What to work on =
Filter these entries so that only lines with the word "hiding" remain.

The input =
====================

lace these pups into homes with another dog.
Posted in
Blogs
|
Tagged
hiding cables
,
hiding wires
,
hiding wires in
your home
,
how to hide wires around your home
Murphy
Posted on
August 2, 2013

====================

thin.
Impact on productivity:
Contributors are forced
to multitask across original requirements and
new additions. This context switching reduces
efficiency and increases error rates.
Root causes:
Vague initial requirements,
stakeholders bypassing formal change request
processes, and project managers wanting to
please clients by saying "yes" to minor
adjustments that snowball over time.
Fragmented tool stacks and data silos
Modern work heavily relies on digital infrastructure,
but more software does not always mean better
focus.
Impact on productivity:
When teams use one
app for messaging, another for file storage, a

====================

Response to the task =
hiding cables
hiding wires
hiding wires in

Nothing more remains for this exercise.